Either Way, Play it Safe
Unfortunately, I have to admit that this case makes sense. It at least raises an issue that cannot be ignored. So, revising my advice given out so generously before, my suggestion now is that if you are seeking access to evidence in the possession of another law enforcement agency, you should play it safe and do so via a new search warrant, particularly describing the evidence sought and the probable cause as it relates to your case.
While my argument that evidence lawfully obtained by one agency may be shared with other agencies still holds water, at least in my never-to-be-so-humble opinion, a defendant now has a viable argument that the Hulscher decision makes more sense and should be the rule. A California or local federal court could go either way.
Another Recent Decision on Point
Discussing a different, but somewhat related issue, is a published federal trial court’s order in the pending civil case of Jane Doe v. City and County of San Francisco (N. Dist. Cal. July 20, 2023) 2023 U.S. Dist. LEXIS 125532. In Doe, the plaintiff Jane Doe alleges that she provided a DNA sample to the San Francisco Police Department to aid in the investigation of her alleged sexual assault, where she was the victim. Sometime later (the specific dates are not mentioned), Doe’s DNA sample was used by San Francisco police investigators to link Doe to a burglary, where it was alleged she was the culprit. Doe complained in a federal 42 U.S.C. § 1983 lawsuit that using her DNA to investigate her culpability in the burglary violated the scope of the consent she gave when she originally provided her DNA as a sexual assault victim.
In denying the civil defendants’ motion to dismiss Doe’s lawsuit, the trial court judge issued an order to the effect that if the facts prove to be as alleged by Jane Doe – that SFPD investigators agreed not to use her DNA for anything other than the rape case – then she has “clearly established (a) Fourth Amendment violation.”

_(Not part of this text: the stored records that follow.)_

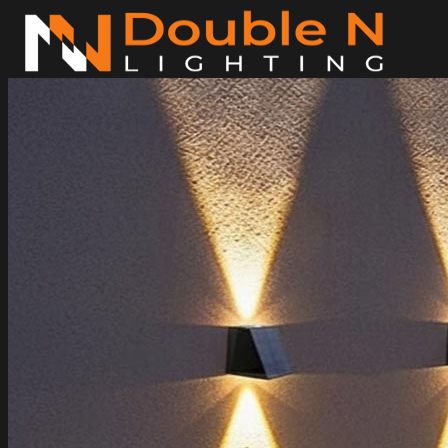
ข้าม
ไป
ยัง
เนื้อหา
ค้นหา:
Home
Magnetic Light
Track light
Downlight
DOWNLIGHT E27
DOWNLIGHT AR111
Downlight LED COB
DOWNLIGHT GU10 MR16 MR11
หลอดไฟ LED
หลอดไฟ LED MEGAMAN
หลอดไฟ LED LAMPO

Best Advice: Get a New Warrant
In both situations discussed above, I stand by my original advice that it is just common sense that a suspect’s privacy rights as to specific evidence have been waived when they relate to evidence already lawfully in law enforcement’s possession. In the former, however, as noted above, the Hulscher decision makes a lot of sense. In the latter, the law supports Jane Doe’s argument that if limitations were in fact placed on the use of her DNA when she originally gave consent, then those limitations must be respected. (See United States v. McWeeney (9th Cir. 2006) 454 F.3rd 1030, 1034-1035.)
It is therefore strongly suggested that in either circumstance, a warrant be sought and a new search conducted, as redundant as that may appear on its face. Taking the extra two or so hours to get a search warrant will save you at least half a day sitting in a courthouse hallway waiting to testify about the admissibility of the evidence in your case. Sounds like a no-brainer, win-win situation to me.